A judge has jailed a Bridgewater couple who regularly provided cannabis to the woman's 13-year-old son over the course of more than four months.
The mother, 39, who shared parenting duties of the teen with her estranged husband, was found guilty at trial of producing marijuana. Her common-law partner, 31, was convicted for trafficking.
“There was a culture of marijuana use” in the household, Bridgewater provincial court Judge Paul Scovil said in a written decision released Tuesday.
The door to the room where the teen’s mother had two pot plants growing “had a sign stating, ‘Mum’s Grow Op,’ said the judge.

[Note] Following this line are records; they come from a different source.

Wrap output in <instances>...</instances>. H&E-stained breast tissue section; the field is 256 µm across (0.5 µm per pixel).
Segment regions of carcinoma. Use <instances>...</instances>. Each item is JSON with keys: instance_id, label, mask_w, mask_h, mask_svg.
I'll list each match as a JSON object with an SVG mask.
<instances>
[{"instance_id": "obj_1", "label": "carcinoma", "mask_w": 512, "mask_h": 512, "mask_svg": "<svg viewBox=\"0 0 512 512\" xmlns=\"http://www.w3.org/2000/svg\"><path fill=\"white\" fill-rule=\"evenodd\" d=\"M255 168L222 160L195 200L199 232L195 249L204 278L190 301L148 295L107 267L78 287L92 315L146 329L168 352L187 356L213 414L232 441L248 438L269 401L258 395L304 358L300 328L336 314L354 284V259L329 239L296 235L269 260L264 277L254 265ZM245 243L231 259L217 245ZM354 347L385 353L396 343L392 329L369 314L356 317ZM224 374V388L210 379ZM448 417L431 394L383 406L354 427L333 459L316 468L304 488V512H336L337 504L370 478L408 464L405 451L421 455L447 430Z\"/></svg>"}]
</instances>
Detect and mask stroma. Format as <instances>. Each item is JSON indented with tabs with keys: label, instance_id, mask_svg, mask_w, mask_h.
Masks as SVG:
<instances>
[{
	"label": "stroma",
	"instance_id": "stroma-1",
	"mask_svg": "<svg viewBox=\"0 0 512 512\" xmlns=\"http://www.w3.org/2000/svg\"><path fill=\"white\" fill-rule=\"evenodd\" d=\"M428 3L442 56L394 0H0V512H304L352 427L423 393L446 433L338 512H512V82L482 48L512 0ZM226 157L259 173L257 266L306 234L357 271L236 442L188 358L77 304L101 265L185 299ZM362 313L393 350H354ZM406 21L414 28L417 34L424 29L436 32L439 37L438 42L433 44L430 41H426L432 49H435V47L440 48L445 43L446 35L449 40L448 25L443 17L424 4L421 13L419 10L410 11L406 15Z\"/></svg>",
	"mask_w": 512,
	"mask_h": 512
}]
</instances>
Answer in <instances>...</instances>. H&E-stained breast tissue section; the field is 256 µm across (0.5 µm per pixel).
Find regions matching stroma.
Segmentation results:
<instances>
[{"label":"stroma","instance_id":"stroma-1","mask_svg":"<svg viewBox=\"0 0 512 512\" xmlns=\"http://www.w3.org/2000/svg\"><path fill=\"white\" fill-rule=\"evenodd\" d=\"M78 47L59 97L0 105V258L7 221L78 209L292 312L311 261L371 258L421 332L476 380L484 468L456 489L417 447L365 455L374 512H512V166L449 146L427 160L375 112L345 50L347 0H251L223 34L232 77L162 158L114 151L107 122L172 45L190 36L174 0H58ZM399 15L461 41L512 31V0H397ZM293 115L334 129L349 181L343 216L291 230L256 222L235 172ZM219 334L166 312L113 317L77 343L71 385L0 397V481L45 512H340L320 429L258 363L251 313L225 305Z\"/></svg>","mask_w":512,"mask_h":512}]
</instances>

The teen “was invited to, and given marijuana, to smoke regularly on weekends,” Scovil said.
Both the mother and her partner provided the teen with with cannabis, said the judge.
The boy “indicated he would smoke marijuana six to seven times every weekend he spent at his mother’s. At times, if he coughed when smoking he was called a ‘pussy.’ ”
The boy’s father caught wind of what was going on when he found his son in his basement trying to smoke catnip. When asked about it, the boy came clean on the marijuana usage at his mother’s home.
Although growing the number of plants the mother had in 2016 would be legal now, it wasn’t legal in 2016 when the crime took place, said the judge.
“Providing marijuana to a 13-year old was illegal then,” Scovil said. “It is illegal now.”
Brother also charged
The offences took place between Oct. 1, 2016 and Jan. 7, 2017.
The mother’s former common-law partner — the relationship dissolved after police laid the pot charges — has a criminal record that includes a drug trafficking conviction. She also has a record that includes convictions for assault and resisting a peace officer.
Both of the adults charged in the case have a Grade 9 education.
“Aggravating features pointed out by the Crown were the position of trust and authority the two accused had over the victim,” said the judge. “Further, that the two accused were promoting a culture of cannabis use to (the woman’s) 13-year old son.”
The teen’s older brother also pleaded guilty to trafficking for providing the younger boy with pot.
The prosecutor argued the mother’s partner at the time of the offence should get six months in jail and that she deserved only half that because she didn’t have a related criminal record.
Legalizing marijuana “does not lessen the concern of society in making this product available to minors,” Scovil said.
While he didn’t think a conditional sentence was appropriate, the judge said the Crown was asking for too much jail time.
“I will instead impose a custodial period of 90 days on (the man who was the mother’s common-law spouse in late 2016), which can be served intermittently. I will also impose a 12-month period of probation,” Scovil said, noting the man is to have no contact with the teen.
“He is also not to possess or consume any intoxicating substances, including cannabis marijuana while in the presence of any person under the age of 19,” Scovil said.
The judge handed the teen’s mother a 45-day jail sentence, which can also be served on weekends. “During that period of her intermittent sentence and for one-year period thereafter, she will be placed on probation.”
One of the conditions of her probation is that “she will not consume or possess cannabis products while in the presence of anyone under 19 years of age,” Scovil said.